Every parent node in the tree is already a subtotal — the engine aggregates each group at every level as it builds the roll-up. Turn on grandTotal and it also prepends one synthetic “Total” row that aggregates across all rows. Both are computed in the engine (a grand total is a true re-aggregation of the source, not a sum of the visible subtotals), so calculated measures on the total row see it as their context.

from dash_tensor_grid import TensorGrid, build_grid
payload = build_grid(sales, {
"rows": ["region", "country"],
"measures": {"revenue": "sum", "cost": "sum", "qty": "sum"},
"formats": {"revenue": "currency:USD", "cost": "currency:USD"},
"grand_total": True, # prepend the synthetic "Total" row
})
TensorGrid(id="grid", row_data=payload["row_data"], column_defs=payload["column_defs"])
  • Subtotals are automatic. Every non-leaf row is a subtotal of its children at that group level — there is no flag to turn on; expanding a group reveals the breakdown beneath its subtotal.
  • The total row is re-aggregated from source, so a mean grand total is the mean of the raw rows, not the mean of the subtotals.
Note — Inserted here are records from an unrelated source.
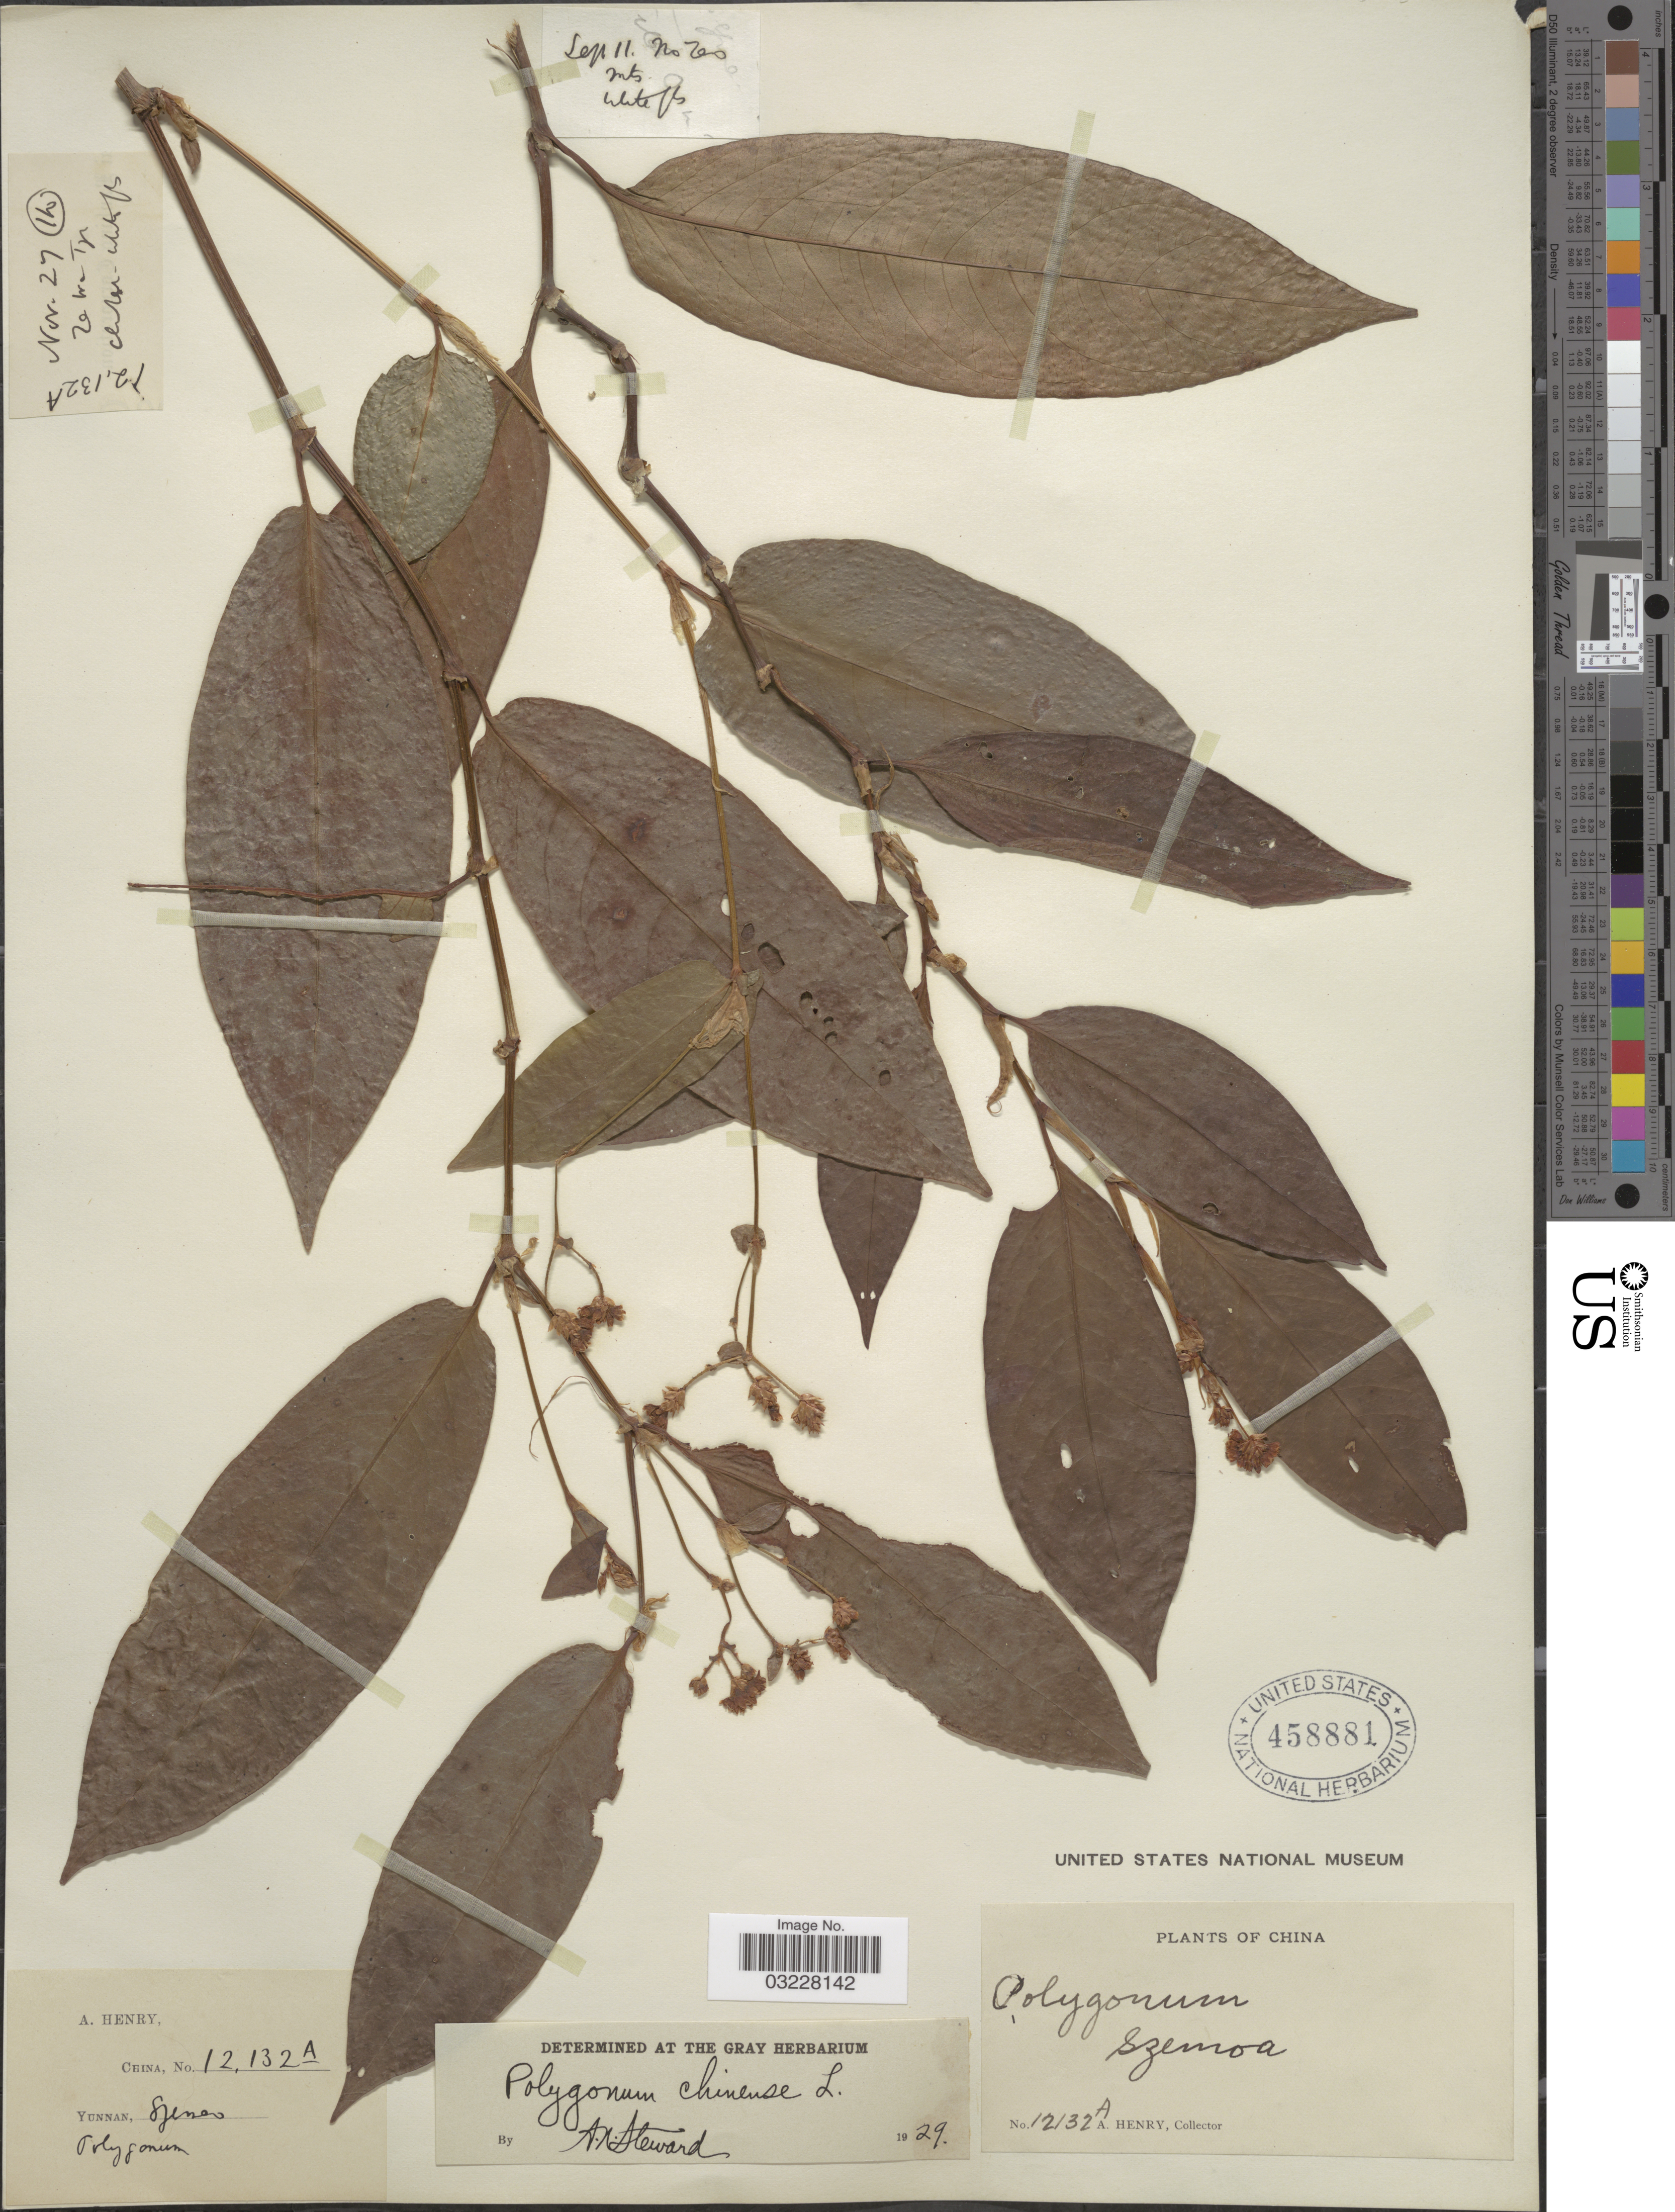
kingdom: Plantae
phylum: Tracheophyta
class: Magnoliopsida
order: Caryophyllales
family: Polygonaceae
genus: Polygonum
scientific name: Polygonum chinense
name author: L.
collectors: A. Henry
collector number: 12132 A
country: China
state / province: Yunnan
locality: Szemoa. Nov 27- Zo Ma Tze, Ho. Sep 11 - No Teo Mts.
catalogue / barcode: US 458881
The engine marks it (_isGrandTotal) and the component renders it distinctly (a header-band emphasis).
  • Excluded from conditional-format domains. The synthetic total is left out of a column’s faceted min/max so it can’t flatten a color scale or data bar.
  • Pivots differ. In a cross-tab the grand-total column is on by default (grand_total), column subtotals too (col_subtotals); a grand-total row is opt-in (row_grand_total).